*PROBLEM DESCRIPTION*.
In the abstract on network intrusion detection, which two benchmark datasets were used to train and test the model?

*EXCERPT*.
******
Network Intrusion Detection with Deep Neural Networks for Enhanced Cybersecurity
Keywords:
Cybersecurity, Deep Neural Network, Intrusion Detection System , Machine Learning, Network Traffic AnalysisAbstract
The increasing sophistication of cyberattacks has challenged the effectiveness of traditional signature-based intrusion detection systems, which rely heavily on predefined attack patterns. This study aims to develop and evaluate a Deep Neural Network (DNN)-based approach for network intrusion detection to enhance cybersecurity performance. The proposed model was trained and tested using two benchmark datasets NSL-KDD and CICIDS2017 following a systematic data preprocessing process, including normalization, feature encoding, and data partitioning. The DNN architecture employed multiple hidden layers with ReLU activation and Adam optimization to capture complex, non-linear traffic patterns. Experimental results demonstrated that the DNN model achieved accuracy levels of 98.6% on NSL-KDD and 99.2% on CICIDS2017, with corresponding high precision, recall, and F1-scores. The confusion matrix and ROC curve analysis further confirmed the model’s capability to accurately distinguish between normal and attack traffic, with an AUC value of 0.995, indicating superior classification performance. Comparative evaluation showed that the DNN significantly outperformed traditional signature-based systems by reducing false positives and effectively identifying novel attacks. In conclusion, the findings highlight the DNN’s potential as a robust and adaptive framework for modern network intrusion detection, capable of improving detection accuracy, operational efficiency, and resilience against evolving cyber threats.
******
*MATERIAL PROVIDED*.

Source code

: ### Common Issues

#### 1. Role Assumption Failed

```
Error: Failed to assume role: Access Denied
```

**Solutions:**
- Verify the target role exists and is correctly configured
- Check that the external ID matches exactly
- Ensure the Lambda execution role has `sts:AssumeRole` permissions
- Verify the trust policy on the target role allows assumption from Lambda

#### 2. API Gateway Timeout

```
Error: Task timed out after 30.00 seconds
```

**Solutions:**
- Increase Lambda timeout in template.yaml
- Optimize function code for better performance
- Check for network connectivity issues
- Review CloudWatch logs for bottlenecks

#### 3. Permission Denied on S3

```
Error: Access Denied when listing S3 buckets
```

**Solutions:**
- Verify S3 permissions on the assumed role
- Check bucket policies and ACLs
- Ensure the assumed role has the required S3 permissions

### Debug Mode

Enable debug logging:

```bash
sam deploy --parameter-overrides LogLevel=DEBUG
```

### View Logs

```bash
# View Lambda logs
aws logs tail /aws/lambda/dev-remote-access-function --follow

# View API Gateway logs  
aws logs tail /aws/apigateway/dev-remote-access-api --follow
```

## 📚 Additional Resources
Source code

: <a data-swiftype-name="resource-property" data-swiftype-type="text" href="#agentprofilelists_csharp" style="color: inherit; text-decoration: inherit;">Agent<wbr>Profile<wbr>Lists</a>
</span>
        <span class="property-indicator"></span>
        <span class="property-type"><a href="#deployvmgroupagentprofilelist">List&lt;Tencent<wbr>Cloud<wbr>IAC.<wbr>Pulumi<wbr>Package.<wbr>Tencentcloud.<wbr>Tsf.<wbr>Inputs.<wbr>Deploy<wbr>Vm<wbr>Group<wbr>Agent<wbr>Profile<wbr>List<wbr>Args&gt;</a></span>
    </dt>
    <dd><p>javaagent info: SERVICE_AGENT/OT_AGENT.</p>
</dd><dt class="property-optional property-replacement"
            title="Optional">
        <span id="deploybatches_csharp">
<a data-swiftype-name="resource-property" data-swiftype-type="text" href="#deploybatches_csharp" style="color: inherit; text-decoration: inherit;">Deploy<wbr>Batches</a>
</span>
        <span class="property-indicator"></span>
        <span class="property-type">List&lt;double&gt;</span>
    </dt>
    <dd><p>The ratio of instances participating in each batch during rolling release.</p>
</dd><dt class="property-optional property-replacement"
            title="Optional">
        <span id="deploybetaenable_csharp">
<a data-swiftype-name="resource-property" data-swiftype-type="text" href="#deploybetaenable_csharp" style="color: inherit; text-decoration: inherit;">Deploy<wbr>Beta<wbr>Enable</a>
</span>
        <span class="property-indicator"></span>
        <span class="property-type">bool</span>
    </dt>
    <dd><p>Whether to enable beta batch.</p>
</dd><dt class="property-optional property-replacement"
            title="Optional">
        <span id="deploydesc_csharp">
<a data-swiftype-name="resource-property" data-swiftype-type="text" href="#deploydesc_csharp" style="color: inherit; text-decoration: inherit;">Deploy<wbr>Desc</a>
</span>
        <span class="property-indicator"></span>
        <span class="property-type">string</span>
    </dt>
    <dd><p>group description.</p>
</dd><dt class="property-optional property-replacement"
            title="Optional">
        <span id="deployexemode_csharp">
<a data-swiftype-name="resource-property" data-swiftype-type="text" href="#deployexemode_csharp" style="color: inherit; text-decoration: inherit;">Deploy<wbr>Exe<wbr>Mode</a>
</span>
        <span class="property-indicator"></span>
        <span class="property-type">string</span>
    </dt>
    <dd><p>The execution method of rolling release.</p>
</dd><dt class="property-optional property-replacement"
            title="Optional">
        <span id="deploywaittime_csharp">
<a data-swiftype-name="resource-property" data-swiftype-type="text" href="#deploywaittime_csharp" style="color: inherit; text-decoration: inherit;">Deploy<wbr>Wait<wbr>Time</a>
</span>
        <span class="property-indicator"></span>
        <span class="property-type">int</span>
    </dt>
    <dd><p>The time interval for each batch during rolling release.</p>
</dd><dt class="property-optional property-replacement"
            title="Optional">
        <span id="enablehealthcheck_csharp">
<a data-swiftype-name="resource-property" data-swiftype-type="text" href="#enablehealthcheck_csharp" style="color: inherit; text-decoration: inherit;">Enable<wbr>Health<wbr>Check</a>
******
*WRITTEN ANSWER*.
NSL-KDD and CICIDS2017